THE PROBLEM
Copy out every line of the data exactly; do not include the images.

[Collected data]

══════

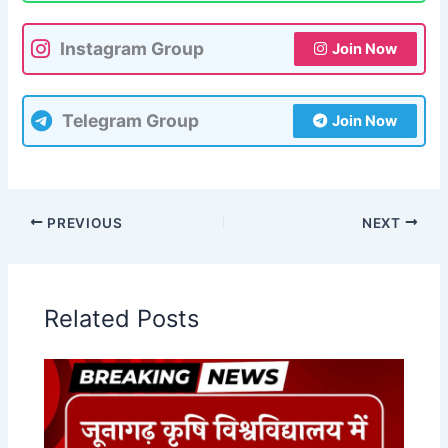
Instagram Group
Join Now
Telegram Group
Join Now
PREVIOUS
NEXT
Related Posts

══════

WRITTEN RESPONSE
Instagram Group
Join Now
Telegram Group
Join Now
PREVIOUS
NEXT
Related Posts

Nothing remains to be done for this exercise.